Selected extract:
────────────────

They are kind of non-existent in our house, too. I have a 13-month-old daughter and another aspect of toddlers is that one day something is delicious, the next day it’s not, and one day they eat a lot and the next day hardly anything. My husband will eat with her sometimes but he usually eats after she goes to bed, and I only eat two meals a day earlier in the day. On the weekends they usually have breakfast together. I will cook some things for them sometimes but I get kind of fed up with being the main cook, so my husband will make something simple.
Our default is to have dinner together, usually pretty late between 6:45 and 7. In actual practice we are probably all together Sunday, 2-3 days Monday-Thursday and either Friday or Saturday (with the other day being a date night). We definitely order in. My 3.5 year old sits for about 5 minutes and it wouldn’t be unusual for our 12 yo to be missing once per week for soccer practice. On the 2-4 days we don’t eat together the au pair prepares our kids’ dinner and we either go out or have a salad and cheese/crackers. Breakfast has never really been our time together, my work has me out the door by 6 am 3 days per week and I use the other mornings to exercise, plus I feel our appetites aren’t in synch in the mornings. Our little guys wake up early and hungry and our older children are really starting sleep in. Occasionally we are all together for lunch on weekends, but due to activities, this is pretty rare. Dinners work best for us at the moment.
@Gillian – if I had to be out the door by 6 a.m. you can bet family breakfast would not be happening!
Despite the fact that we are a pretty traditional eat-dinner-together-most-nights household, I completely agree with the line of thinking that says that the supposed benefits of eating dinner are a correlation vs. causation.
This reminds me of a talk I heard on the benefits of reading aloud to children. The speaker pointed out that children who are regularly read aloud to are less likely to commit murders as adults. But I would be VERY surprised if the reading could really be credited for such an effect!
@Kristen – yep, I’m pretty sure that reading is not going to be the defining factor. I’d bet that kids who have a caring adult willing to sit with them and do just about anything for 20 minutes a day are less likely to commit murder.
I once ordered one of those food boxes, where you get groceries and a recipe, thinking it would save time. Even using their “Express Dinners” option I found it was still slower than cooking what I usually make. I do really simple stuff like pasta, pizza, or salmon filets most of the time. When we get home my 5-year-old starts demanding sandwiches immediately and so he never eats dinner. Usually the bigger kids (11 and 13) eat with me and then my hsuband eats later.
I think this mantra about Family dinner being so important is just a coincidence. You could just as well say that families where the clothes are laundered are more successful etc, but it’s not like laundry detergent makes your kids smarter.. Being able to throw together dinner is an indicator that Things are In Order, in general.
I think the togetherness is really what counts, and that doesn’t have to involve fancy food at a particular time. Some of the loveliest times with my kids are when our dinner is nachos and we’re watching a movie together while eating them.
My husband does not cook, so all food related things fall squarely on my shoulders. I will occasionally get caught up in a loop of “we need to eat better/healthier/cheaper” but then remind myself that having stress free evenings with my kids is more important that the perfect meal.

────────────────

Saved entries:
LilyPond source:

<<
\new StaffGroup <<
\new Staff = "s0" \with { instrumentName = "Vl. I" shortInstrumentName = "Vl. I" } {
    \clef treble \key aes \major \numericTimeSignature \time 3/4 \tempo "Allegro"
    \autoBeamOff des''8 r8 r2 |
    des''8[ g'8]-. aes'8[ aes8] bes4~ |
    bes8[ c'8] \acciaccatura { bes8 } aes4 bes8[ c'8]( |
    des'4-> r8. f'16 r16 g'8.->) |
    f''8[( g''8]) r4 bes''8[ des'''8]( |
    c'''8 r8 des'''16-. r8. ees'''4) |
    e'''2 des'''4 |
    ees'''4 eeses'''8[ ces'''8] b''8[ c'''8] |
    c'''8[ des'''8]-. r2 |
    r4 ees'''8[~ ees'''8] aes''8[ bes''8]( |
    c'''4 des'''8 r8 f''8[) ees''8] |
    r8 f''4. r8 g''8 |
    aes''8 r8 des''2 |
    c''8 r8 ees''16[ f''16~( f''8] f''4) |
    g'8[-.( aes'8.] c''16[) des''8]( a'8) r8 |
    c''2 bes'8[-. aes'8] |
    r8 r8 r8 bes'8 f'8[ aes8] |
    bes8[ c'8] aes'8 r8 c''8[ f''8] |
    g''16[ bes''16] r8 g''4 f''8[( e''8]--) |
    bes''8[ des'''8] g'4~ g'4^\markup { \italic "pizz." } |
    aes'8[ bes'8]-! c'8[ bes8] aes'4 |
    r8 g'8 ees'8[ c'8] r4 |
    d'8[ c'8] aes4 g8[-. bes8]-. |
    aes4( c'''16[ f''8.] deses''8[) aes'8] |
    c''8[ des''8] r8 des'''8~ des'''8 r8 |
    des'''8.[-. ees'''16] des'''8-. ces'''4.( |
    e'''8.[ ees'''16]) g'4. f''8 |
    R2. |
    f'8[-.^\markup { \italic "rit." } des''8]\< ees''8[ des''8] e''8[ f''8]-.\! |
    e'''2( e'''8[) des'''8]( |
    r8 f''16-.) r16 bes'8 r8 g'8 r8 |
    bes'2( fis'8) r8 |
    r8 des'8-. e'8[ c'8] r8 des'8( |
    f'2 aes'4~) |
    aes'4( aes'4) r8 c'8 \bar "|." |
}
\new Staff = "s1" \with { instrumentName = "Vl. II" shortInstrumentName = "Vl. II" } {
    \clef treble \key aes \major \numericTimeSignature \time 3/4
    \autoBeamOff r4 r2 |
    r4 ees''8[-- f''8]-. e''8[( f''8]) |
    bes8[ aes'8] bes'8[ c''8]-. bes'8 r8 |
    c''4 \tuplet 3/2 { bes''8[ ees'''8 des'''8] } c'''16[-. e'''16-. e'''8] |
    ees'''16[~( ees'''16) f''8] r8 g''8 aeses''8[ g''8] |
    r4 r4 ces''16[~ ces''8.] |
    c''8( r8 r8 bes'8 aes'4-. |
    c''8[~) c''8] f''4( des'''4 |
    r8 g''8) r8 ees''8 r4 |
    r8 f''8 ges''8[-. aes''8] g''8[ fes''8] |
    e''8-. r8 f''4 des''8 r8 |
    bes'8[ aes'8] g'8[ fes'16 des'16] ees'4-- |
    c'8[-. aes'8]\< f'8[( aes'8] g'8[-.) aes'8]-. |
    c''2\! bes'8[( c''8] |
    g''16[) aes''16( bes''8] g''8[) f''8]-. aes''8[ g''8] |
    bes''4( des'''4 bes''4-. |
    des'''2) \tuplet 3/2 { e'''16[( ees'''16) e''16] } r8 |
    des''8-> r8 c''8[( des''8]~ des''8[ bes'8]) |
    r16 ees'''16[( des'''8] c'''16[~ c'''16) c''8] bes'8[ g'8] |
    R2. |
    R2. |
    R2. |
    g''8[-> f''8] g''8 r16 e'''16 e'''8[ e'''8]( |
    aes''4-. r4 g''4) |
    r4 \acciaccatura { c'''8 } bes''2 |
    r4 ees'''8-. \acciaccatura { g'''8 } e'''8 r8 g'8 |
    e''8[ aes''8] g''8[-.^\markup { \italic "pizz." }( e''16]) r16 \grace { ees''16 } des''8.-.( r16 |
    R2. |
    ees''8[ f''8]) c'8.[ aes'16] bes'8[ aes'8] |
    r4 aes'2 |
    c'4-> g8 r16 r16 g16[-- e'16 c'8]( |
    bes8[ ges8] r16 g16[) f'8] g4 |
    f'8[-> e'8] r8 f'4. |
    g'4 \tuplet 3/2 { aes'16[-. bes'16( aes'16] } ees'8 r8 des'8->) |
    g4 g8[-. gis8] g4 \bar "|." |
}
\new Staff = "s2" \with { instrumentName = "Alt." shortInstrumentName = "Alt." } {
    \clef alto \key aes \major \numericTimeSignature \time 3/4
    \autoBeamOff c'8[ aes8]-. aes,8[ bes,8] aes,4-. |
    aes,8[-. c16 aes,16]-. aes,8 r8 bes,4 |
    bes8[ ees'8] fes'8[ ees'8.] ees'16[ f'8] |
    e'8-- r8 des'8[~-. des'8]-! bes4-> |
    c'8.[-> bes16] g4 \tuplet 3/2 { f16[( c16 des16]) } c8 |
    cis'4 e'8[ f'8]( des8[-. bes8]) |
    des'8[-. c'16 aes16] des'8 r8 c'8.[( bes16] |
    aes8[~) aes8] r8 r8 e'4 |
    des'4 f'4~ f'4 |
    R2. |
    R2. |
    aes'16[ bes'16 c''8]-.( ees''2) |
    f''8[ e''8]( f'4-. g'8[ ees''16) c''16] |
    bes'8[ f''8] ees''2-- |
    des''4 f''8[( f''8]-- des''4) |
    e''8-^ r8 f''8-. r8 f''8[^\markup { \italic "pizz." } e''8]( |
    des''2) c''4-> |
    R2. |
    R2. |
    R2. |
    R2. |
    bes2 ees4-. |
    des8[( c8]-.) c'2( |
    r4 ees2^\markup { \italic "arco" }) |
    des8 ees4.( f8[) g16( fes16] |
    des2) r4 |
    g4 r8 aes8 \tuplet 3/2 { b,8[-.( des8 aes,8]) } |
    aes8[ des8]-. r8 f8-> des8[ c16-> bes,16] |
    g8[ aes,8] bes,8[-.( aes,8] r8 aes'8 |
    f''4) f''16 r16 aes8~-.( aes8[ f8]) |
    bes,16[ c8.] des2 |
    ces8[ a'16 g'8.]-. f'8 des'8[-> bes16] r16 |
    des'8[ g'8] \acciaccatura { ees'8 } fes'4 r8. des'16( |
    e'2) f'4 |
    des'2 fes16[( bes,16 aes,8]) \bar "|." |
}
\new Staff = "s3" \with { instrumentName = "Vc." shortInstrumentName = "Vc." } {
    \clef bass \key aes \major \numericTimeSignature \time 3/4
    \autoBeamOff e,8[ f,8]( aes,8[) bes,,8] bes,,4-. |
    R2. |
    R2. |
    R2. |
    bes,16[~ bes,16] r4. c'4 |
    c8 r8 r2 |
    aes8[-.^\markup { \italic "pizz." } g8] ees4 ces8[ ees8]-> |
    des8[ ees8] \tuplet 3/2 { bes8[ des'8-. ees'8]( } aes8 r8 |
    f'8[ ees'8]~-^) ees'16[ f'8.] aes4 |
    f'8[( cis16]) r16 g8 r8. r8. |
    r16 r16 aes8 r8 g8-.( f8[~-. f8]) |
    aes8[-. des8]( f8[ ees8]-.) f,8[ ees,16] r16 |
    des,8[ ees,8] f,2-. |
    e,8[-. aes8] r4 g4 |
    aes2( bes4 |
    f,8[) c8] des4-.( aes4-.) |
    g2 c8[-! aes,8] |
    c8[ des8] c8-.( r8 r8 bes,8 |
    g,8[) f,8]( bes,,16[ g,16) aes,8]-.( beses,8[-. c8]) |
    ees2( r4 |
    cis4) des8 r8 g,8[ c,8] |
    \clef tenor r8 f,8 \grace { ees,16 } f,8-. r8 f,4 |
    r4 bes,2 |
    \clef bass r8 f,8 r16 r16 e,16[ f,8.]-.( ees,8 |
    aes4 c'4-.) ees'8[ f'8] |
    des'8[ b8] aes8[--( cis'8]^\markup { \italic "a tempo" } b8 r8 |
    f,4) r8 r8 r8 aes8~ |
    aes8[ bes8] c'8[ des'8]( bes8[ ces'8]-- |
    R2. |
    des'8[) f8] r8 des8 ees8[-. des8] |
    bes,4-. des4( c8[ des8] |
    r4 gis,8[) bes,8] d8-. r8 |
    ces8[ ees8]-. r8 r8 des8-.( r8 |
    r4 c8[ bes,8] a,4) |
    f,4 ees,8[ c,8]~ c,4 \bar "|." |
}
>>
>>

────────────────

Tasks to perform:
A) Reproduce the comments on family meals word for word, from "Despite the fact" to "to commit murder.".
B) According to the comments on family meals, on the days the family with the au pair doesn't eat together, who prepares the kids' dinner?
C) Summarize the comments on family meals in two sentences.

Answers by item:
A)
Despite the fact that we are a pretty traditional eat-dinner-together-most-nights household, I completely agree with the line of thinking that says that the supposed benefits of eating dinner are a correlation vs. causation.
This reminds me of a talk I heard on the benefits of reading aloud to children. The speaker pointed out that children who are regularly read aloud to are less likely to commit murders as adults. But I would be VERY surprised if the reading could really be credited for such an effect!
@Kristen – yep, I’m pretty sure that reading is not going to be the defining factor. I’d bet that kids who have a caring adult willing to sit with them and do just about anything for 20 minutes a day are less likely to commit murder.

B) The au pair prepares the kids' dinner.

C) Several commenters describe households where family meals are rare or irregular, with parents often eating at different times from their children and dinners usually kept simple. Some argue that the supposed benefits of family dinner reflect correlation rather than causation, while others say togetherness and stress-free evenings matter more than the meal itself.